The summer holidays, rather than the recent rate rises, have had more of an impact on the first fall in property prices of 2022, Rightmove says.

Related topics:  Finance News
Rozi Jones
15th August 2022
Summer house garden
"We’re still expecting price changes for the rest of the year to continue to follow the usual seasonal pattern, which means we’ll end year at around 7% annual growth, even with the wider economic uncertainty."

Its data reveals that the average price of property coming to market fell by 1.3% this month. This is the first price fall of the year, though traditionally prices do fall in August, and this drop is on a par with the average of 1.3% over the last ten years.

The research shows that as the school holidays arrive, distracted home-movers, especially those in higher-priced homes, appear to be putting their plans on hold until the autumn moving season. However, some of the more urgent sellers who are coming to market are pricing more competitively in order to capture the attention of a suitable buyer quickly and attempt to beat the average time of 136 days to complete a sale and move before Christmas.

Rightmove says that buyer enquiries to agents do not appear to have been particularly dented by the most recent interest rate rise, suggesting that many buyers are still committed to moving, and incorporating rate rises into their financial planning.

Instead, the mismatch between supply and demand is still the biggest factor influencing asking prices outside of seasonal trends. Buyer demand this month is down 4% on the frenzied market of 2021, but is still 20% higher than in 2019. The number of new listings coming to market is up 12% on the same period last year, though it is 6% down on 2019, while available homes for sale are down 39% on 2019.

A combination of rising house prices and interest rates means that average monthly mortgage payments for new first-time buyers putting down a 10% deposit have now exceeded £1,000 for the first time, to reach £1,032. This is 27% higher than at the start of the year. Despite this challenge, demand for properties in the typical first-time buyer sector is 32% higher than at this time in 2019.

Tim Bannister, Rightmove’s director of property, commented: “A drop in asking prices is to be expected this month, as the market returns towards normal seasonal patterns after a frenzied two years, and many would-be home movers become distracted by the summer holidays. Indeed, for those that can, this may be their first summer holiday abroad since before the pandemic. Sellers who want or need to move quickly at this time of year tend to price competitively in order to find a suitable buyer fast, with some hoping to complete their move in time to enjoy Christmas in a new home. To achieve that this year, they’d need to beat the current average time between accepting an offer and completing the sale of four and a half months. Nevertheless, we’re still expecting price changes for the rest of the year to continue to follow the usual seasonal pattern, which means we’ll end year at around 7% annual growth, even with the wider economic uncertainty.

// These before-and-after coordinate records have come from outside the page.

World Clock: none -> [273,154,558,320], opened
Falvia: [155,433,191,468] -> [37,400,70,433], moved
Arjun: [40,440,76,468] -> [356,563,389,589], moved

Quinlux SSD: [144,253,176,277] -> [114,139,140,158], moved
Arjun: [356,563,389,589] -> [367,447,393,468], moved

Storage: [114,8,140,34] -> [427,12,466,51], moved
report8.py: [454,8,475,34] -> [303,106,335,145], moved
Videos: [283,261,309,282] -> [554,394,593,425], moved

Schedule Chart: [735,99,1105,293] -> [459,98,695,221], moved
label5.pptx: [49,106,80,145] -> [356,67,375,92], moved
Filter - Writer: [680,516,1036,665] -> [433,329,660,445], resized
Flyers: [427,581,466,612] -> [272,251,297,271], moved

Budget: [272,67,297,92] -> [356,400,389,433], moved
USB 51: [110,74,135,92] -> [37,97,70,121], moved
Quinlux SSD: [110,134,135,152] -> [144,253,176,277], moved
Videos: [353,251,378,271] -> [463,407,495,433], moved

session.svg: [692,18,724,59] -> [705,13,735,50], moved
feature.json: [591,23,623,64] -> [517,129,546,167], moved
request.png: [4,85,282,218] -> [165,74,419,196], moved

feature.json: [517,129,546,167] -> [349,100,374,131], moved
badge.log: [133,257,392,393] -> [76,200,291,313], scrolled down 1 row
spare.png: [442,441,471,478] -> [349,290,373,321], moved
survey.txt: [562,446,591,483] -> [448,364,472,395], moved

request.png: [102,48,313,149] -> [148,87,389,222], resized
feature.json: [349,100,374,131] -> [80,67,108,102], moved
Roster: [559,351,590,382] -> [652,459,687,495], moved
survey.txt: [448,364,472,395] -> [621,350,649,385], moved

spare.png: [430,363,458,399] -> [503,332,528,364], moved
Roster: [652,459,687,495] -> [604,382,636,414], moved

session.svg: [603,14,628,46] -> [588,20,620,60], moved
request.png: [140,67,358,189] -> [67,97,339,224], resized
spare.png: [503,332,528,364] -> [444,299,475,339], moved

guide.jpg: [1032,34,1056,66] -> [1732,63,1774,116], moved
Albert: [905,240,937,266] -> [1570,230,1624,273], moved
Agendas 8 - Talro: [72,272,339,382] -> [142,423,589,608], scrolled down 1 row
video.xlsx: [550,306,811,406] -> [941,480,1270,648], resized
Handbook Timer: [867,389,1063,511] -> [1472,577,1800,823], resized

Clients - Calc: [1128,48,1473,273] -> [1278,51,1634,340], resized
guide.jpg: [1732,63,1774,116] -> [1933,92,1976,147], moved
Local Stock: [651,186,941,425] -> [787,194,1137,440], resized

“Several indicators point to activity in the market continuing to cool from the lofty heights of the last two years. It’s likely that the impact of interest rate rises will gradually filter through during the rest of the year, but right now the data shows that they are not having a significant impact on the number of people wanting to move. Demand has eased a degree and there is now more choice for buyers, but the two remain at odds and the size of this imbalance will prevent major price falls this year. For those looking to move who are concerned about interest rate rises, it’s important that they get a mortgage in principle early on in their moving journey to understand what they could afford to borrow, and find out about the rates available to them to assess what they are able to repay each month.”